Monday, September 18, 2006

National Academies: Women are capable of being fine scientists and engineers, but discrimination is holding them back

By Nancy Jane Moore

The reason that there aren't more women at the top levels of science and engineering isn't lack of brainpower. It's discrimination.

So says a thorough and strong report from the National Academies -- the nonprofit associations of experts in science, engineering, and medicine -- issued Sept. 18.

Not only is this discrimination unfair and wrong, the report says, but it is also harmful to the country:
To maintain its scientific and engineering leadership amid increasing economic and educational globalization, the United States must aggressively pursue the innovative capacity of all of its people -- women and men.
And their solution isn't just to encourage young women to pursue scientific careers. In its conclusions, the report says the leadership at colleges and universities -- the presidents, the deans, the department chairs, the senior faculty -- along with the professional organizations, the honorary societies, and the federal government, must take positive action to ensure that women can develop productive careers in science and engineering.

A pulls-no-punches report like this is heady news at a time when all too many people would like to believe that all the discrimination problems in our society have been solved and that any career problems are the result of individual failure.

Here's what the report has to say to Larry Summers and all the others who have contended that women just aren't equipped with the necessary brains and drive to be good scientists:
Studies of brain structure and function, of hormonal modulation of performance, of human cognitive development, and of human evolution have not found any significant biological differences between men and women in performing science and mathematics that can account for the lower representation of women in academic faculty and scientific leadership positions in these fields. The drive and motivation of women scientists and engineers is demonstrated by those women who persist in academic careers despite barriers that disproportionately disadvantage them.
This report was put together by scientists, and it uses scientific methodology to make its case. According to the summary, the various chapters address such things as whether women are less skilled in mathematics (female performance in high school math now matches male performance, the study says) and whether women are less professionally competitive than men (the study says no).

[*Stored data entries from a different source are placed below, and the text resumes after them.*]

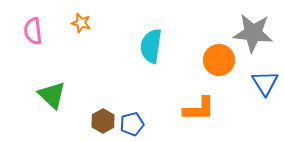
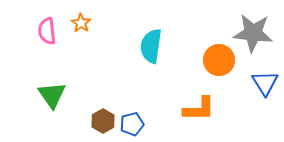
orange star: rotated 18 degrees clockwise
pink semicircle: moved 14 px right
green triangle: rotated 12 degrees clockwise
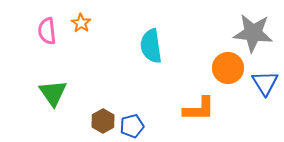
cyan semicircle: rotated 16 degrees counterclockwise
orange circle: moved 9 px right, 8 px down
green triangle: moved 1 px right, 2 px up
blue pentagon: moved 2 px down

Discrimination occurs in every field. Part of the problem is implicit bias -- most people will give men the benefit of the doubt, but not women. Another factor is that it is assumed -- without substantial evidence -- that scientists must be assertive and strong-minded, but women who display these characteristics are often cast in negative light and other factors -- such as flexibility or dedication -- are given short shrift. But it's not only these attitudes that affect women's careers -- policies that don't account for family life are also part of the problem.

I'm thrilled to see such prominent people in the sciences taking a such a strong stand for women. I hope the university leaders and others challenged by the report will take it seriously and begin to follow its suggestions.

The full report -- Beyond Bias and Barriers: Fulfilling the Potential of Women in Academic Science and Engineering -- is quite lengthy. I've only read the summary and the press release. But the whole work is available for your perusal.

You can purchase a copy of the full report or browse through sections for free in open book format here.

The press release summarizing the report is here.

Both The Washington Post and The New York Times ran online stories on this report on Monday.